──────── Extracted material ────────

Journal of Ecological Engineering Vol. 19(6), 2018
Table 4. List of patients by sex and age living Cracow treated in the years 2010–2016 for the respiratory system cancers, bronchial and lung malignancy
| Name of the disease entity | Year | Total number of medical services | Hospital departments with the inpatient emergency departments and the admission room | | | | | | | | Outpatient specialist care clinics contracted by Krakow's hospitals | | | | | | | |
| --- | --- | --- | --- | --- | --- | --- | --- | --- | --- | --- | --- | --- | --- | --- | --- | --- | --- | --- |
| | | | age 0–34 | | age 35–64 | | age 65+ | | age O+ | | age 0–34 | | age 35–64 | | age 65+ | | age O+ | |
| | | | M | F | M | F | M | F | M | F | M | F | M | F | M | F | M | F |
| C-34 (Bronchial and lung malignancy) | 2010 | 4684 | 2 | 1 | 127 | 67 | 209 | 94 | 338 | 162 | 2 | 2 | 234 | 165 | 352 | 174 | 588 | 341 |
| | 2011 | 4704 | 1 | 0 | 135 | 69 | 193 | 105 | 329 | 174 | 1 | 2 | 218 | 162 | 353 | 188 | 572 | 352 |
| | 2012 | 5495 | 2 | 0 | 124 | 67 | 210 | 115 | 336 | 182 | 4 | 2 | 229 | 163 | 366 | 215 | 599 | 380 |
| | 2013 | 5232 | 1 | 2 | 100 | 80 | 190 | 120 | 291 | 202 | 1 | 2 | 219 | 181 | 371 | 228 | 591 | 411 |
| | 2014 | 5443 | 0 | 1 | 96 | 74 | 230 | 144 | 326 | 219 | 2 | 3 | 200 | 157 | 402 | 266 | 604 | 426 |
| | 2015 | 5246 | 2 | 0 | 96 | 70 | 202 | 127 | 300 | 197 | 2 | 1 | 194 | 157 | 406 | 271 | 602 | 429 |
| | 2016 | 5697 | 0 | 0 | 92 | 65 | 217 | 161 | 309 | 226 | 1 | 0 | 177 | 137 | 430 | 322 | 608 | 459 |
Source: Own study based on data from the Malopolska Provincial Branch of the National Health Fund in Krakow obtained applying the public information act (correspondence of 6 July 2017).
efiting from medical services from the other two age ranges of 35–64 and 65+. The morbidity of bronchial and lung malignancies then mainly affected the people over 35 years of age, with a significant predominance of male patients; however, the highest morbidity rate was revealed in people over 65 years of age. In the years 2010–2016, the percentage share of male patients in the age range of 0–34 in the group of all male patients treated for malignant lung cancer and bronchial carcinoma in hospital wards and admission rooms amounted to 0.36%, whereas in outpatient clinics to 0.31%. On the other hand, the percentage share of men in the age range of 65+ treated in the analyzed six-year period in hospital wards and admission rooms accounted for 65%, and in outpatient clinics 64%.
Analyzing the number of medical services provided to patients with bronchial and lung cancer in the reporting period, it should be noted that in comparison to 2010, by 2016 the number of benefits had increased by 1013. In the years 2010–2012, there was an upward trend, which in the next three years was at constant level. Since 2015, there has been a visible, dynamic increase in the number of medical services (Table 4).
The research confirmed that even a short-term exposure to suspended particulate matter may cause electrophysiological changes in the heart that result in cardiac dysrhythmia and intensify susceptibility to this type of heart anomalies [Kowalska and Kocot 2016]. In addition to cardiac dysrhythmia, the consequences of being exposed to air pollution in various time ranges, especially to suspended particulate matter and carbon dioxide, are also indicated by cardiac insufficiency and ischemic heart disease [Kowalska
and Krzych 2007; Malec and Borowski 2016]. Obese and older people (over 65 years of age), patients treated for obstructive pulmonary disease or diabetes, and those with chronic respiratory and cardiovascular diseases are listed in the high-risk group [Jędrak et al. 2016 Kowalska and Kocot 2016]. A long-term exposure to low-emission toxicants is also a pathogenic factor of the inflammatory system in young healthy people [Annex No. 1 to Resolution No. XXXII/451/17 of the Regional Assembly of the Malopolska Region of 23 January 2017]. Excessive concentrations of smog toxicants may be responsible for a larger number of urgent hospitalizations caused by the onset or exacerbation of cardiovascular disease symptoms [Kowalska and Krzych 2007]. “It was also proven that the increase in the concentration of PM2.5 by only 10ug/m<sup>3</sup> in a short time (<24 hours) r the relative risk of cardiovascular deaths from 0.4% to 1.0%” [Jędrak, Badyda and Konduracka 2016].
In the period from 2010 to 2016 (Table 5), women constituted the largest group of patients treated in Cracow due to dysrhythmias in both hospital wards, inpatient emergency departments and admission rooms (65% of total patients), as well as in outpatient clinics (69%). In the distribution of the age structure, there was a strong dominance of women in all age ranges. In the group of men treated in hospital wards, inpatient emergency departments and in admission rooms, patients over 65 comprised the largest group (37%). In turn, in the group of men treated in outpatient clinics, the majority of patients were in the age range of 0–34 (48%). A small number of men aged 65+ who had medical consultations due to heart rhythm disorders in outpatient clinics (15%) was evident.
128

────────

● What you will do
For this exercise, set down the entire listing above exactly as given.

● Exercise response
Journal of Ecological Engineering Vol. 19(6), 2018
Table 4. List of patients by sex and age living Cracow treated in the years 2010–2016 for the respiratory system cancers, bronchial and lung malignancy
| Name of the disease entity | Year | Total number of medical services | Hospital departments with the inpatient emergency departments and the admission room | | | | | | | | Outpatient specialist care clinics contracted by Krakow's hospitals | | | | | | | |
| --- | --- | --- | --- | --- | --- | --- | --- | --- | --- | --- | --- | --- | --- | --- | --- | --- | --- | --- |
| | | | age 0–34 | | age 35–64 | | age 65+ | | age O+ | | age 0–34 | | age 35–64 | | age 65+ | | age O+ | |
| | | | M | F | M | F | M | F | M | F | M | F | M | F | M | F | M | F |
| C-34 (Bronchial and lung malignancy) | 2010 | 4684 | 2 | 1 | 127 | 67 | 209 | 94 | 338 | 162 | 2 | 2 | 234 | 165 | 352 | 174 | 588 | 341 |
| | 2011 | 4704 | 1 | 0 | 135 | 69 | 193 | 105 | 329 | 174 | 1 | 2 | 218 | 162 | 353 | 188 | 572 | 352 |
| | 2012 | 5495 | 2 | 0 | 124 | 67 | 210 | 115 | 336 | 182 | 4 | 2 | 229 | 163 | 366 | 215 | 599 | 380 |
| | 2013 | 5232 | 1 | 2 | 100 | 80 | 190 | 120 | 291 | 202 | 1 | 2 | 219 | 181 | 371 | 228 | 591 | 411 |
| | 2014 | 5443 | 0 | 1 | 96 | 74 | 230 | 144 | 326 | 219 | 2 | 3 | 200 | 157 | 402 | 266 | 604 | 426 |
| | 2015 | 5246 | 2 | 0 | 96 | 70 | 202 | 127 | 300 | 197 | 2 | 1 | 194 | 157 | 406 | 271 | 602 | 429 |
| | 2016 | 5697 | 0 | 0 | 92 | 65 | 217 | 161 | 309 | 226 | 1 | 0 | 177 | 137 | 430 | 322 | 608 | 459 |
Source: Own study based on data from the Malopolska Provincial Branch of the National Health Fund in Krakow obtained applying the public information act (correspondence of 6 July 2017).
efiting from medical services from the other two age ranges of 35–64 and 65+. The morbidity of bronchial and lung malignancies then mainly affected the people over 35 years of age, with a significant predominance of male patients; however, the highest morbidity rate was revealed in people over 65 years of age. In the years 2010–2016, the percentage share of male patients in the age range of 0–34 in the group of all male patients treated for malignant lung cancer and bronchial carcinoma in hospital wards and admission rooms amounted to 0.36%, whereas in outpatient clinics to 0.31%. On the other hand, the percentage share of men in the age range of 65+ treated in the analyzed six-year period in hospital wards and admission rooms accounted for 65%, and in outpatient clinics 64%.
Analyzing the number of medical services provided to patients with bronchial and lung cancer in the reporting period, it should be noted that in comparison to 2010, by 2016 the number of benefits had increased by 1013. In the years 2010–2012, there was an upward trend, which in the next three years was at constant level. Since 2015, there has been a visible, dynamic increase in the number of medical services (Table 4).
The research confirmed that even a short-term exposure to suspended particulate matter may cause electrophysiological changes in the heart that result in cardiac dysrhythmia and intensify susceptibility to this type of heart anomalies [Kowalska and Kocot 2016]. In addition to cardiac dysrhythmia, the consequences of being exposed to air pollution in various time ranges, especially to suspended particulate matter and carbon dioxide, are also indicated by cardiac insufficiency and ischemic heart disease [Kowalska
and Krzych 2007; Malec and Borowski 2016]. Obese and older people (over 65 years of age), patients treated for obstructive pulmonary disease or diabetes, and those with chronic respiratory and cardiovascular diseases are listed in the high-risk group [Jędrak et al. 2016 Kowalska and Kocot 2016]. A long-term exposure to low-emission toxicants is also a pathogenic factor of the inflammatory system in young healthy people [Annex No. 1 to Resolution No. XXXII/451/17 of the Regional Assembly of the Malopolska Region of 23 January 2017]. Excessive concentrations of smog toxicants may be responsible for a larger number of urgent hospitalizations caused by the onset or exacerbation of cardiovascular disease symptoms [Kowalska and Krzych 2007]. “It was also proven that the increase in the concentration of PM2.5 by only 10ug/m<sup>3</sup> in a short time (<24 hours) r the relative risk of cardiovascular deaths from 0.4% to 1.0%” [Jędrak, Badyda and Konduracka 2016].
In the period from 2010 to 2016 (Table 5), women constituted the largest group of patients treated in Cracow due to dysrhythmias in both hospital wards, inpatient emergency departments and admission rooms (65% of total patients), as well as in outpatient clinics (69%). In the distribution of the age structure, there was a strong dominance of women in all age ranges. In the group of men treated in hospital wards, inpatient emergency departments and in admission rooms, patients over 65 comprised the largest group (37%). In turn, in the group of men treated in outpatient clinics, the majority of patients were in the age range of 0–34 (48%). A small number of men aged 65+ who had medical consultations due to heart rhythm disorders in outpatient clinics (15%) was evident.
128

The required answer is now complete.